DATA SHOWN |
↓
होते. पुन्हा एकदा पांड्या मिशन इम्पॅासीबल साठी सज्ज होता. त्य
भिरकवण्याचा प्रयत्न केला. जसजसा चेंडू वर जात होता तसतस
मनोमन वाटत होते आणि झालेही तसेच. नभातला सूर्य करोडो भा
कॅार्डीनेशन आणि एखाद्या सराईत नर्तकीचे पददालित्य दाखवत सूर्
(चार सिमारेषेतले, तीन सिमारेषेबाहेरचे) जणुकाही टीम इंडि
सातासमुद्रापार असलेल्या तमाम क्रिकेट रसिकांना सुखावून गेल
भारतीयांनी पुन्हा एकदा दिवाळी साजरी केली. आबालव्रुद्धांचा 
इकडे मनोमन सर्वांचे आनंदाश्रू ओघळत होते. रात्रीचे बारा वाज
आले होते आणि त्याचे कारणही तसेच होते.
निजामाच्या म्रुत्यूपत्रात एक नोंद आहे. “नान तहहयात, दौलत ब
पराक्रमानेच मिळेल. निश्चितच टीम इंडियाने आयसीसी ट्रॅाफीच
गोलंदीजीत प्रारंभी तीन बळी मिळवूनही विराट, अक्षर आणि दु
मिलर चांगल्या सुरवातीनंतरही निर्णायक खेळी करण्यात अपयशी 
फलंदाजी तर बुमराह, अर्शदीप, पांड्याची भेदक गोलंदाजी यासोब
↑
REQUIRED WORK |
Your output should be the listing's lines, exact and complete, from its first line to the line that contains "सातासमुद्रापार असलेल्या तमाम", inclusive.

REPLY TO THE EXERCISE |
होते. पुन्हा एकदा पांड्या मिशन इम्पॅासीबल साठी सज्ज होता. त्य
भिरकवण्याचा प्रयत्न केला. जसजसा चेंडू वर जात होता तसतस
मनोमन वाटत होते आणि झालेही तसेच. नभातला सूर्य करोडो भा
कॅार्डीनेशन आणि एखाद्या सराईत नर्तकीचे पददालित्य दाखवत सूर्
(चार सिमारेषेतले, तीन सिमारेषेबाहेरचे) जणुकाही टीम इंडि
सातासमुद्रापार असलेल्या तमाम क्रिकेट रसिकांना सुखावून गेल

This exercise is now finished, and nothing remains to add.